LESU LEADS US OUT of Senat’s house as if he owned it. In the street Kezi walks with her mati and aunt. Aunt Fedo leans heavily on her cane, her limp worse than usual. Merem’s arm is around her daughter. Senat and I follow them. Lesu and the other priests form a loose circle around us.
People stare. A stray dog trots at Lesu’s side.
I have to restrain my winds, which want what I want: to cast the priests and even Senat into the desert, to blind them with sand, to deafen them, to make them feel the wrath of this god.
The temple rises ahead, blocky and graceless. We enter through groaning bronze doors into a vestibule, and from there into a windowless room hardly big enough to contain us. I wouldn’t have been able to stay here for even a moment before my trial.
Lesu asks Senat, “What is the sacrifice’s name?”
“My name”—she waits until he meets her eyes—“is Kezi. I am a weaver. I love to dance.” She raises her arms. There’s no space to dance, but she kicks out her left foot, then her right.
Merem sobs.
Senat says, “When I swore the oath, I thought—”
“Kezi will come with me now. It won’t—”
“I’m her mati,” Merem says. “Her mati should be by her—”
“Quiet!”
“I gave her life. I—”
“Quiet. Senat may stay during the ceremony . . .” His voice becomes less formal. Briefly, he stops being his office. “Although I think you’d best not.”
I can come too. If I use my winds, no one can prevent me. But I do nothing. I’ll see and hear everything. She knows I’ll be with her from here.

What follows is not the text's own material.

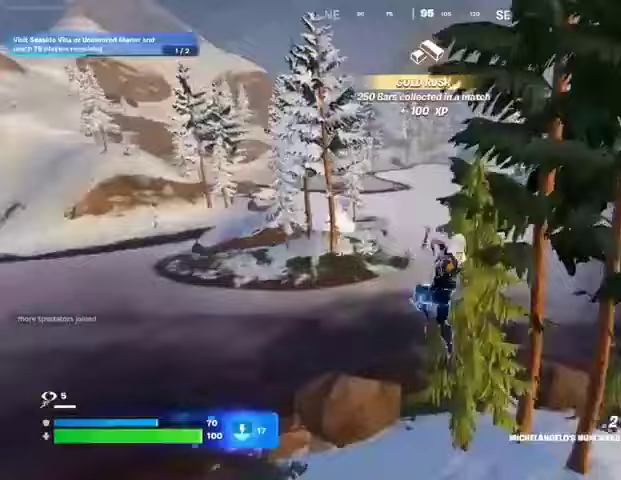
{"buttons": [], "left_stick": "up-left", "right_stick": "center", "events": [[67, "right_stick", "down-left"], [133, "R1", "down"], [133, "right_stick", "left"], [200, "R1", "up"], [267, "R1", "down"], [300, "right_stick", "up-left"], [367, "R1", "up"], [467, "right_stick", "center"]]}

“Will it . . .” Aunt Fedo raps her cane on the floor. “Will it . . .” She raps the cane again to make her words come out. “Will it . . . hurt?”
“Admat will dull the pain,” Lesu says.
Perhaps when this is over, I will kill him and Admat will dull his pain.
Kezi rushes into her aunt’s arms. “Don’t worry, Aunt Fedo. Good-bye.” She embraces her mati. “Good-bye, Mati.” She holds her hands out to me. “I must tell you good-bye.” So softly that no one but a god can hear, she whispers, “Can Admat kill a god?”
I shout, “No!”
Kezi nods. To Lesu she says, “The sacrifice is ready.”
Yet an all-powerful god probably can kill an Akkan god anywhere, any time. If Admat exists and if he is wrathful, there is no escape.